» **Goal of the exercise**: Could you please find each line in the records that contains the word "Polityka" and copy it?

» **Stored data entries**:
== Segment start ==
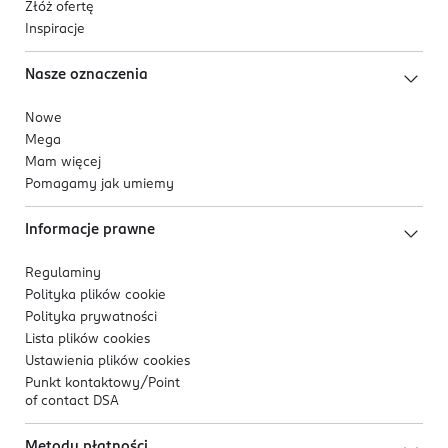
Złóż ofertę
Inspiracje
Nasze oznaczenia
Nowe
Mega
Mam więcej
Pomagamy jak umiemy
Informacje prawne
Regulaminy
Polityka plików
cookie
Polityka prywatności
Lista plików
cookies
Ustawienia plików
cookies
Punkt kontaktowy/
Point
of contact DSA
Metody płatności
== Segment end ==
» **Answer below**:
Polityka plików
Polityka prywatności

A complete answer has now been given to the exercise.